A recent study has revealed that 70% of remote workers were clocking time on the weekends—even if it is just as simple as checking emails—and that employees experience increased anxiety, decreased quality of sleep, and lower relationship satisfaction because of having to attend to after-hours emails. Researcher Bill Beker calls this phenomenon “anticipatory stress,” or the feeling of always being ready to receive a work email beyond work hours.
This is why, according to a recent Forbes report, company leaders should create clear communication guidelines in helping their people have truly work-free evenings, weekends, and vacations. After all, the happiest and most productive employees are not exactly the ones who work themselves into the ground.
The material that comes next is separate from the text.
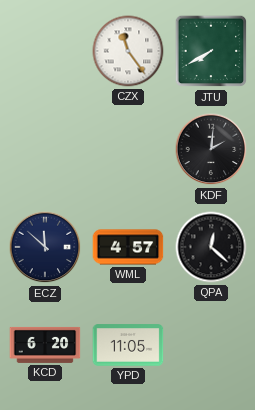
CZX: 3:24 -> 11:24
The Forbes report acknowledged TaskUs’s work-life balance initiative as an impressive effort to curb employee burnout. Particularly, in 2019, TaskUs implemented the “No chat weekends” policy, which discourages employees from sending business-related emails or chat messages during their days off.
“At TaskUs, we value our employees’ work-life balance and want to be sure they have time to reset after the workweek. We know that allowing this time to disconnect and take a break improves long-term productivity, happiness, and energy,” said Brandy Rosner, TaskUs’s Vice President of People Operations. “We encourage leaders to take their vacation time, truly disconnect from work, not check emails or messages, and have backup contacts in place while on PTO (paid time-off).”
The Forbes report also said that other companies can learn from TaskUs: “Like TaskUs, your organization can create a healthy policy around email communications—a policy that offers to increase employee happiness and productivity by clarifying when and how communication should occur at your company.”